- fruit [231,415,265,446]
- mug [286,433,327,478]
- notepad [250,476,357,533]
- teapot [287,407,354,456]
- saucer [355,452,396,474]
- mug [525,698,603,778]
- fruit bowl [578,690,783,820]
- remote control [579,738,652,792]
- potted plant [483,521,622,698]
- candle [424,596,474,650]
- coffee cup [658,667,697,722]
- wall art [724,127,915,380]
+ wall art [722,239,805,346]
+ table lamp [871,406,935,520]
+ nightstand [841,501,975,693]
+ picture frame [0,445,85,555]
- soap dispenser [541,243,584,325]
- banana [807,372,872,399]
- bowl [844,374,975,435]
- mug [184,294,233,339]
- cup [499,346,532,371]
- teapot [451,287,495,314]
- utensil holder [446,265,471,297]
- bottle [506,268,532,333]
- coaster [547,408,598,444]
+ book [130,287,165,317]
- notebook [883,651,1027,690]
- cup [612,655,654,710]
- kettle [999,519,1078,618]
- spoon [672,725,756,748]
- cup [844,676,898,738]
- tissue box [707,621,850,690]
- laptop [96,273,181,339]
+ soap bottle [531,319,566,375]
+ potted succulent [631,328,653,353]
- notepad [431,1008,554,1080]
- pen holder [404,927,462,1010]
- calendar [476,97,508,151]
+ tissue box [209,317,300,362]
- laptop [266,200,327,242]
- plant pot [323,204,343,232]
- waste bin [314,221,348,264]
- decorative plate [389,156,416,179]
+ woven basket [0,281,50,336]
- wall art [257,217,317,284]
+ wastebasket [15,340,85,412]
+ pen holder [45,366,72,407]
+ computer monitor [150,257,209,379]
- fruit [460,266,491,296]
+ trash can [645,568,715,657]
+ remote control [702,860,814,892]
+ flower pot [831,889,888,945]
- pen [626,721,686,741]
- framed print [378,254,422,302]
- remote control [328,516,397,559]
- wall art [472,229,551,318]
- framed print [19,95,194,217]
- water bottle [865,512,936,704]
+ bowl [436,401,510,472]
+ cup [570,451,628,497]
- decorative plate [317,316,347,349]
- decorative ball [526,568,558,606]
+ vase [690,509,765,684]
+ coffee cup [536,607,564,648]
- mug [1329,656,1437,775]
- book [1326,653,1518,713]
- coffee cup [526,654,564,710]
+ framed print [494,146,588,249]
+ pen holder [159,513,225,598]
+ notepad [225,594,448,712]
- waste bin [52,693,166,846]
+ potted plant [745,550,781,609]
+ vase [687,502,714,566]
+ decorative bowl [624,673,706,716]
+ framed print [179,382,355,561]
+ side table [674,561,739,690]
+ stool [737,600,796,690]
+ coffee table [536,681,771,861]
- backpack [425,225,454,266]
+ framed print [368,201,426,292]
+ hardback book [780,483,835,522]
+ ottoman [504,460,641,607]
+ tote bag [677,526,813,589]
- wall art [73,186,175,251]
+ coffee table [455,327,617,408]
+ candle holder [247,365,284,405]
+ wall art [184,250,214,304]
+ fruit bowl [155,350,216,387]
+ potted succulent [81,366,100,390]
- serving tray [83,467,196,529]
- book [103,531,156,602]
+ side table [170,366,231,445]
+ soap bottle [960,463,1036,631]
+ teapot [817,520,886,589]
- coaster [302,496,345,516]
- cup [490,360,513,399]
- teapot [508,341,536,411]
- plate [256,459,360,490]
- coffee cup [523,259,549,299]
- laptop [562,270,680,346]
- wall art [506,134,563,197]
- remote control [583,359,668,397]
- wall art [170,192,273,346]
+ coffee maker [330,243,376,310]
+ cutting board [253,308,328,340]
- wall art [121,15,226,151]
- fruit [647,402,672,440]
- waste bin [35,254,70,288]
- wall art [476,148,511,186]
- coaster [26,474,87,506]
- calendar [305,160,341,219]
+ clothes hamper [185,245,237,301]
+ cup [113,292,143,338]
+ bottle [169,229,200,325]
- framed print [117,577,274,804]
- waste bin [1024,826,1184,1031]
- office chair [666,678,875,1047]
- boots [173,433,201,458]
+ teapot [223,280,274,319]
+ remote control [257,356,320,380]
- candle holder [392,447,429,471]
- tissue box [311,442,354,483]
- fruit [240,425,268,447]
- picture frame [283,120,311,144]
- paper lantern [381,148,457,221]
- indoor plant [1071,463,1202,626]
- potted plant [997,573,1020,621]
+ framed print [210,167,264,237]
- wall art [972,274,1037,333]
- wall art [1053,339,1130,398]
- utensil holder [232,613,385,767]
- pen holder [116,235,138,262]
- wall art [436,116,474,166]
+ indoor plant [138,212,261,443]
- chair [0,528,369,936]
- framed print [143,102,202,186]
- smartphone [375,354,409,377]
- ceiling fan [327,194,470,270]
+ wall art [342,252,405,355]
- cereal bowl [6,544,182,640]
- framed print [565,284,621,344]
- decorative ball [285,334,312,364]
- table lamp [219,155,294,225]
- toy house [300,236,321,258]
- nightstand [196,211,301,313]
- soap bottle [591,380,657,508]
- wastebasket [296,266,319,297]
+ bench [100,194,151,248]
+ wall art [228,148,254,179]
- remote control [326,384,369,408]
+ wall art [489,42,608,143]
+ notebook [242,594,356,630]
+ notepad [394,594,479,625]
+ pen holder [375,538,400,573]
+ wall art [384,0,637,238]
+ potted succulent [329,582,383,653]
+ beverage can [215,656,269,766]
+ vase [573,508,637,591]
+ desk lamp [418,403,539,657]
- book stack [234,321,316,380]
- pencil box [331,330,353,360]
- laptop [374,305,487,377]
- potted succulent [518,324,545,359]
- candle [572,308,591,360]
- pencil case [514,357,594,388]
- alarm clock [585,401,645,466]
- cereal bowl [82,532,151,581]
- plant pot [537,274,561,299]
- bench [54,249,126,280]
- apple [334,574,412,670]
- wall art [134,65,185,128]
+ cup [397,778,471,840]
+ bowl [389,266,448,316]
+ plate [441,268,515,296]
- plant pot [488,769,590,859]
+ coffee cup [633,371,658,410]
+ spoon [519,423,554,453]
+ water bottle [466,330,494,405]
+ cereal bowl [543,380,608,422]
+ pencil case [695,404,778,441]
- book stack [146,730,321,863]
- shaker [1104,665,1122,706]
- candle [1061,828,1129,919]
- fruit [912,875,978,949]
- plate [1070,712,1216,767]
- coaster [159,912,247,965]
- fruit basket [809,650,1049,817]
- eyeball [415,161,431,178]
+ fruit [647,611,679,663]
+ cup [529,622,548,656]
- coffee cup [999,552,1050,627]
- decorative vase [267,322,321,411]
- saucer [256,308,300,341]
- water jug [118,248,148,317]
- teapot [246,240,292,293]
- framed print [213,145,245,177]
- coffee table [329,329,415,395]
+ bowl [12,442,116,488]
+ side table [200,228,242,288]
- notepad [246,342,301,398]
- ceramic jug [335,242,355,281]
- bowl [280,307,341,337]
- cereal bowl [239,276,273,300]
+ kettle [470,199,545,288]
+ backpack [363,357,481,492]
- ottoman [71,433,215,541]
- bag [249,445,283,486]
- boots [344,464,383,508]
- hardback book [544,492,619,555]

### TASK DIRECTIONS
Beginning at the opening line of the data, transcribe each line exactly until you reach the line with "- teapot [451,287,495,314]", which you also include, and go no further.

### YOUR SOLUTION
- fruit [231,415,265,446]
- mug [286,433,327,478]
- notepad [250,476,357,533]
- teapot [287,407,354,456]
- saucer [355,452,396,474]
- mug [525,698,603,778]
- fruit bowl [578,690,783,820]
- remote control [579,738,652,792]
- potted plant [483,521,622,698]
- candle [424,596,474,650]
- coffee cup [658,667,697,722]
- wall art [724,127,915,380]
+ wall art [722,239,805,346]
+ table lamp [871,406,935,520]
+ nightstand [841,501,975,693]
+ picture frame [0,445,85,555]
- soap dispenser [541,243,584,325]
- banana [807,372,872,399]
- bowl [844,374,975,435]
- mug [184,294,233,339]
- cup [499,346,532,371]
- teapot [451,287,495,314]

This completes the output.